I have not been feeling great these past few months. Vegas helped me figure out why.
Since February, I’ve been trying very hard to get my purple belt in jiu jitsu. I thought about the belt every single day, particularly the reasons why I didn’t get it. I honed in on several hypotheses: maybe my competition record wasn’t good enough; perhaps my attendance was too low; potentially I wasn’t doing enough to help others at the school; possibly my attitude during drilling wasn’t focused.
My thought was that if I just worked really hard on certain aspects of my jiu jitsu and got extra help, that eventually the purple belt will come sometime this year. I watched as some other people got elevated to blue (which made me happy) and some others get their first stripes (which made me elated). I channeled the abundance mindset to myself—if they were getting better, it had to mean that I as their training partner was also improving. This is how jiu jitsu works, after all.
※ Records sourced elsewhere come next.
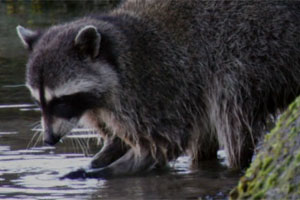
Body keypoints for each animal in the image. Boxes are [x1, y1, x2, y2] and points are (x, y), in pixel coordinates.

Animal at [17, 0, 300, 178]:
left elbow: (163, 143)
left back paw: (236, 166)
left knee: (231, 113)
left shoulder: (156, 86)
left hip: (254, 55)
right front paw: (100, 158)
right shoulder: (104, 107)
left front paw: (106, 170)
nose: (49, 140)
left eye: (61, 101)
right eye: (39, 102)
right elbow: (119, 138)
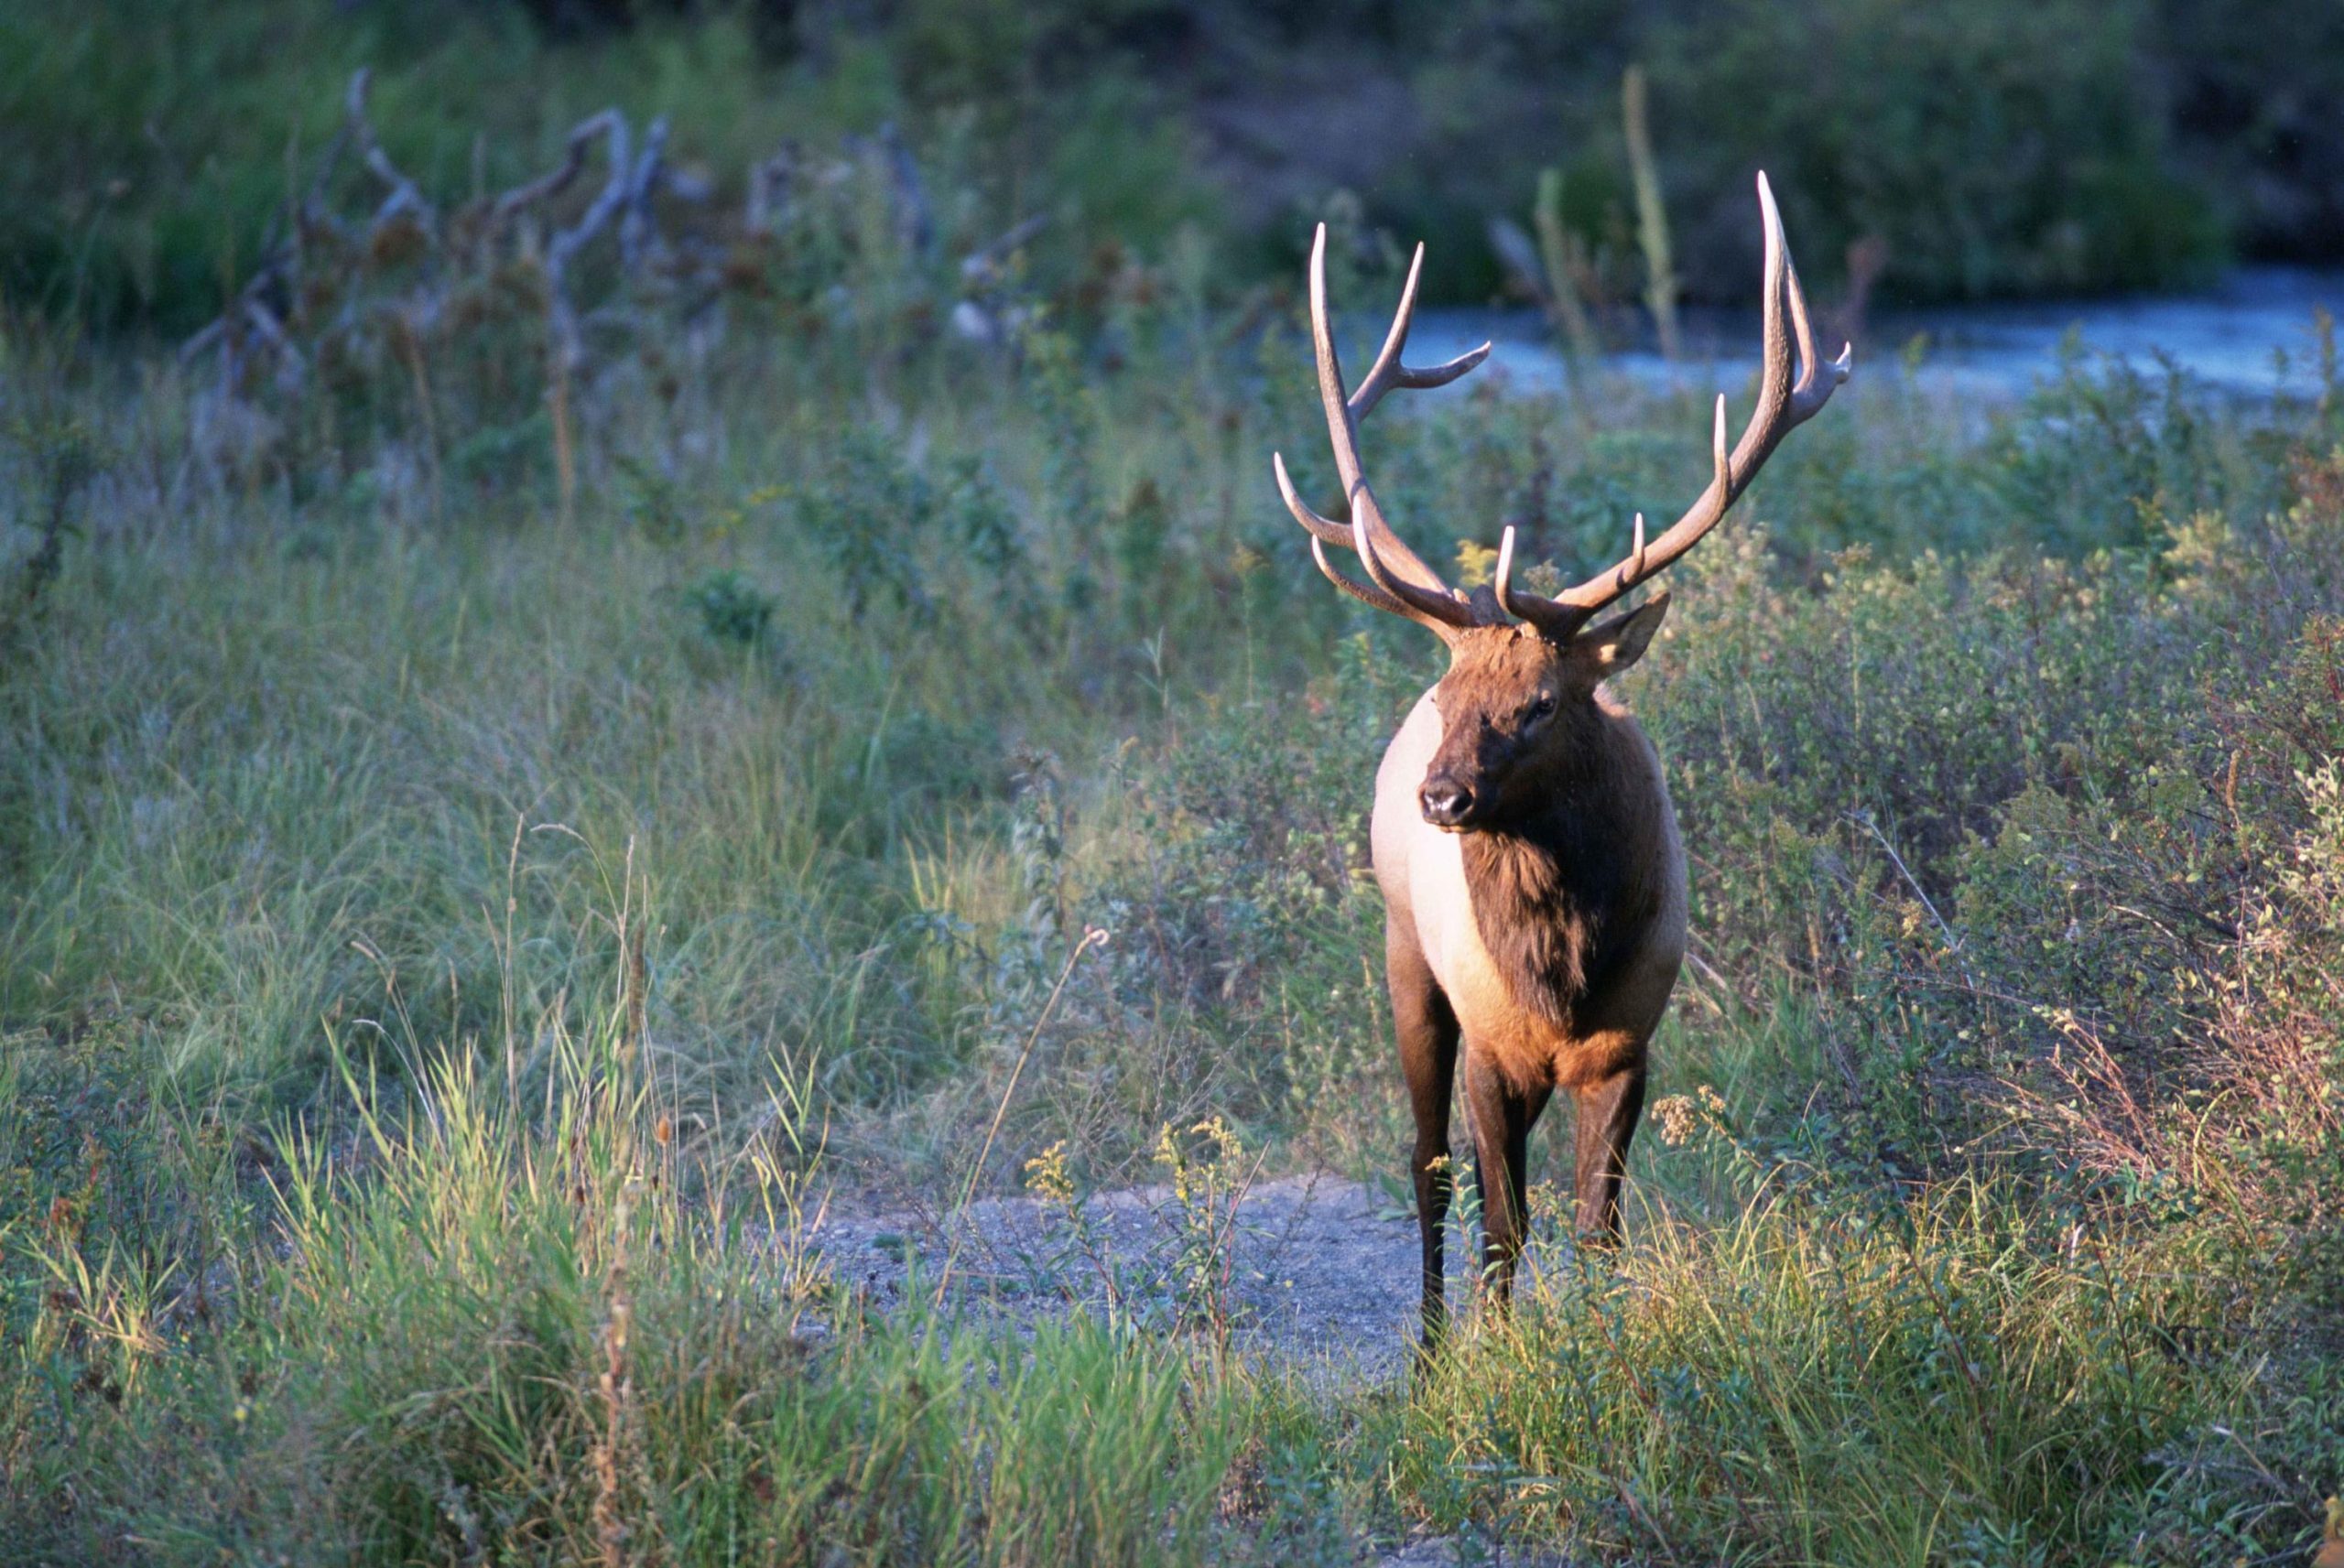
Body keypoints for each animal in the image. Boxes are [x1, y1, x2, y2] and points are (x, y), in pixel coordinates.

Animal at [1271, 174, 1850, 1349]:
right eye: (1450, 699)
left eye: (1540, 703)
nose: (1441, 795)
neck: (1562, 967)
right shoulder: (1493, 1044)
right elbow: (1502, 1223)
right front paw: (1492, 1361)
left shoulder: (1628, 1042)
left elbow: (1597, 1228)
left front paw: (1598, 1345)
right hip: (1403, 953)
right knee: (1426, 1164)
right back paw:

For every major competition I would think to myself that if I won the gold, I would get promoted soon, or that would help me look better in the eyes of my instructor. And for each loss, I would feel like I had blown my chances somehow, and that I was set back a little bit from my goal. These were the thoughts that plagued me during competitions and leeched into my daily training, where the Outcome soon overshadowed the Process of learning. Some days when I felt good about myself, I would wear my belt with four stripes, with each stripe shining as brightly as a newly-refurbished city crosswalk. On other days, I would just wear my other two backup belts, not quite as shiny, but still tattered in the “right” way.
These were the thoughts that I packed with me on the way to Vegas.
And these were the thoughts that I let stay in Vegas.
After I lost in the first round of both my gi/no gi matches, I could feel the existential spiral coming down, hard and fast like a hurricane forming in a low pressure zone. The hurricane drew its strength from disappointment, embarassment, shame, and doubt. From the outside I could see the winds picking up, threatening to knock me over in the process of dismantling the structures that I had set up to improve my skills.
In the 10 hours that I spent traveling home, I had a lot of time to think (and also watch a collar-sleeve instructional). I’ve spoken before about how a desolate landscape can be the setting for creative inspiration—but nothing quite compares to your own mind while stuck in a metal tube hurling itself over the Rocky Mountains thousands of feet in the air.
In a moment of clarity, I thought about what was missing in my jiu jitsu experience for the first time. Not what I was missing to get a purple belt, or to win competitions, or to gain the respect of my training partners and friends. Instead, I narrowed my focus to my day-to-day existence in training, where I hadn’t smiled or laughed, in months. I narrowed my focus to my gut when I took rides to class, where I hadn’t felt excitement and only near-crippling anxiety, in months. With each thought, I got closer and closer to the center of what my heart truly wanted: joy.
They say that the center of the hurricane is the calmest part of the storm. Ironically, the calm is only possible because the winds around the eye are the most violent of all. Regardless of what destruction may be happening at the edges, it is when we get close to the center of the storm that we find the greatest forces.
However, in the eye of the storm, the skies are clear. It is, quite literally, where I may see myself the most clearly. Though destruction swirls all around me, I find myself at peace.